The connection between acquisitions and real estate can vary, Newmark Head of National Life Science Research Elizabeth Berthelette said. M&A can result in consolidation, but there are also examples where M&A activity brings in firms with new technology and new lab requirements, which turns into new real estate requirements and expanded leasing. 

“It depends,” Berthelette said. “If you have companies that are expanding their portfolio and looking at companies that are doing different sciences or developing different drugs, there could be a need for new requirements coming out of this.”

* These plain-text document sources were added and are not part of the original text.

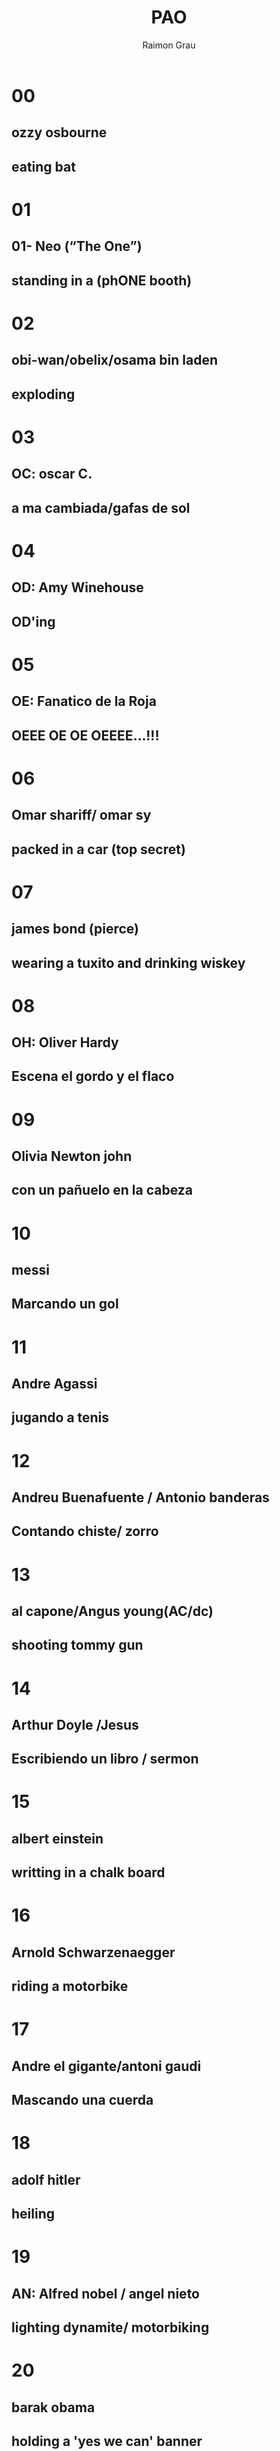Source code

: #+TITLE: PAO
#+DATE:
#+AUTHOR: Raimon Grau
#+EMAIL: raimonster@gmail.com
#+OPTIONS: reveal_center:nil timestamp:nil
#+OPTIONS: ':nil *:t -:t ::t <:t H:3 \n:nil ^:nil arch:headline
#+OPTIONS: author:t c:nil creator:comment d:(not "LOGBOOK") date:nil
#+OPTIONS: e:t email:nil f:t inline:t num:nil p:nil pri:nil stat:t
#+OPTIONS: tags:t tasks:t tex:t timestamp:t toc:nil todo:t |:t
#+CREATOR: Emacs 25.0.50.1 (Org mode 8.2.10)
#+DESCRIPTION:
#+EXCLUDE_TAGS: noexport
#+KEYWORDS:
#+LANGUAGE: en
#+SELECT_TAGS: export
#+REVEAL_THEME: black

* 00
** ozzy osbourne
** eating bat
* 01
** 01- Neo (“The One”)
** standing in a (phONE booth)
* 02
** obi-wan/obelix/osama bin laden
** exploding
* 03
** OC: oscar C.
** a ma cambiada/gafas de sol
* 04
** OD: Amy Winehouse
** OD'ing
* 05
** OE: Fanatico de la Roja
** OEEE OE OE OEEEE...!!!
* 06
** Omar shariff/ omar sy
** packed in a car (top secret)
* 07
** james bond (pierce)
** wearing a tuxito and drinking wiskey
* 08
** OH: Oliver Hardy
** Escena el gordo y el flaco
* 09
** Olivia Newton john
** con un pañuelo en la cabeza
* 10
** messi
** Marcando un gol
* 11
** Andre Agassi
** jugando a tenis
* 12
** Andreu Buenafuente / Antonio banderas
** Contando chiste/ zorro
* 13
** al capone/Angus young(AC/dc)
** shooting tommy gun
* 14
** Arthur Doyle /Jesus
** Escribiendo un libro / sermon
* 15
** albert einstein
** writting in a chalk board
* 16
** Arnold Schwarzenaegger
** riding a motorbike
* 17
** Andre el gigante/antoni gaudi
** Mascando una cuerda
* 18
** adolf hitler
** heiling
* 19
** AN: Alfred nobel / angel nieto
** lighting dynamite/ motorbiking
* 20
** barak obama
** holding a 'yes we can' banner
* 21
** Bryan Adams
** Doing a 69 with a guitar
* 22
** Bugs Bunny/BBking
** eating a carrot
* 23
** bill clinton
** getting a blowjob
* 24
** bob dylan
** playing harmonica / blowing in the wind
* 25
** bernie ecclestone
** champange y putas
* 26
** Bart simpson /ben stiller
** riding skateboard
* 27
** bill gates
** programming a computer
* 28
** Benny Hill
** Chasing nude/buxom women
* 29
** BN: Michael jackson (blanc/negre)
** moonwalking
* 30
** CO: ConnanOBrian /okasaki/cocochanel/muniente
** contando un chiste/encanyonandose / on top of a tree
* 31
** Christina Aguilera/ Capitan America
** singing / holding shield
* 32
** charlie brown
** missing a bootball
* 33
** charlie chaplin
** bending cane
* 34
** Charles darwin/celine dion
** riding a turtle/catching butterflies
* 35
** clint eastwood
** mascando tabaco
* 36
** claudia schiffer/c.shannon/c.santana
** walking along the catwalk
* 37
** che guevara
** riding a motorbike
* 38
** Charlton heston/ captain haddock
** ?
* 39
** chuck norris
** patada voladora
* 40
** dominick OBrien /homer simpson
** memorizing deck /eating DOnut
* 41
** DA: Darren aronofsky
** Taladrandose el cerebro
* 42
** David Beckam /david bisbal
** kicking ball
* 43
** david copperfield
** doing magic
* 44
** DD: didier
** preparando asado
* 45
** DE: douglas engelbart/ duke elington
** sentado en un dock/ tocando el piano
* 46
** Dr.Spock
** piloting ship while saluting
* 47
** DG: David guetta
** scratching
* 48
** Douglas Hofstadter /david hasselhoff
** talking with a turtle
* 49
** DN: Don bot / dr. no
** ?
* 50
** EO: Cleopatra
** Walking like an egyptian (EEOOOEEEOOO, EEEOEEOO)
* 51
** EA: Edgar allan poe
** cuervo en el hombro
* 52
** EB: Ellizabeth banks/Enrique bunbyry
** american pie? / cantando a saco
* 53
** Eric clapton / erik cartman
** guitar-depresivo/ gritando "hijodeputaaa"
* 54
** ED: Edsger W. Dijkstra. eddie murphy?
** insultando
* 55
** EE: eminem.
** rapeando
* 56
** Edward Snowden
** hacking nsa
* 57
** EG: Enola Gay (airplane)/ed.scisorhands
** dropping bomb
* 58
** Ernst hemingway/ ethan hunt
** follandose a sara montiel/pescando
* 59
** EN: edward norton
** Kicking niggers
* 60
** shaquille O'Neil
** slam dunk
* 61
** SA: Sterling Archer/ Steve Aoki / Salvador allende
** scratch
* 62
** Sandra Bullock
** driving a bus
* 63
** Sean Connery
** riding a horse
   (seguidme, conozco el camino)
* 64
** snoop dog /salvador dali
** smoking joint
* 65
** SE: Shannon elisabeth/ santa's elves
** eating american pie
* 66
** Sylvester Stalone
** guantes de boxeo
* 67
** samwise gamgee/ Seth green
** ?
* 68
** Sherlock Holmes/stephen hawking
** Magnifying glass / heroin
* 69
** SN: sam neil/ Silvia SaiNt
** Haciendo un 69
* 70
** George Orwell
** in animal farm
* 71
** GA: Gillian Anderson
** X-files
* 72
** George Bush/mario bros
** bombing irak / looking through binos in army helmet/tank)
* 73
** George Clooney
** Fent Cafe
* 74
** GErard depardieu
**
* 75
** Gloria estefan
** Carnaval
* 76
** Gene Simons
** Spitting blood
* 77
** Galileo galilei/ gandalf the Grey
** lookin through telescope/ tapando un arbol
* 78
** George harrison
** strumming Guitar
* 79
** GN: Professor farnsworth
** Good news everyone
* 80
** Santa claus
** Carrying bag of gifts
* 81
** HA: Joker /Hal Abelson
** Laughing / wizard hat
* 82
** Halle berry
** tanning
* 83
** yo
** vomitando rainbows
* 84
** HD: henry HouDini. high definition
**
* 85
** HE: he-man
** sword-and-cat
* 86
** Han solo / Homer simpson
** ?
* 87
** HG. Wells
** driving time machine
* 88
** Hulk hogan
** holding wwe belt
* 89
** HN: HaNSolo. Paul Graham
** Browsing Hackernews
* 90
** NO: Dr.No
**
* 91
** Neil Armstrong
** walking on the moon / Floating with astronaut suit
* 92
** napoleon bonaparte
** hand tucked in coat
* 93
** Nicolas Cage
** holding 60sec chrono
* 94
** ND: Jim morrison
** riding a snake
* 95
** NE: Naked elvis?
** ?
* 96
** Nicolas sarkozy
** standing on a box
* 97
** NG: noel galagher
** Ensenyant els ous
* 98
** NH: joan gaspart/neil harris
** hi-five howImetYourMother
* 99
** NN: SuperNaNnjy
** ?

Recent data and financial performance suggest Big Pharma will have plenty of money to spend on building up its pipeline. There has been a record level of $1B-plus M&A biotech deals in 2024, according to research from Stifel, with 26 expected if the pace holds.

U.S. biotech stock prices have surged 23% this year, while Big Pharma spent 10.7% more on R&D last year than it did the year prior. Savills found that nearly 300 pharmaceutical firms are spending at least $100M on R&D this year, which, combined with M&A spending, should add significantly to the sector’s funding. 

However, any positive impact this investment may have is expected to fortify the positions of incumbent markets. Bruso sees the coming wave of patent cliff-fueled M&A activity focused on the big three markets in and around San Diego, Boston and San Francisco.

Other markets that don’t command as much federal funding or lack the density of researchers won’t have as many merger targets and will likely suffer. These three markets also have several new and forthcoming megacampus sites, which has attracted new development interest from firms including Eli Lilly and Moderna

“The most pain will be felt in the secondary and tertiary markets,” Bruso said. “There are going to be projects that sit vacant for a number of years. It’ll be a tough next 12 to 24 months.”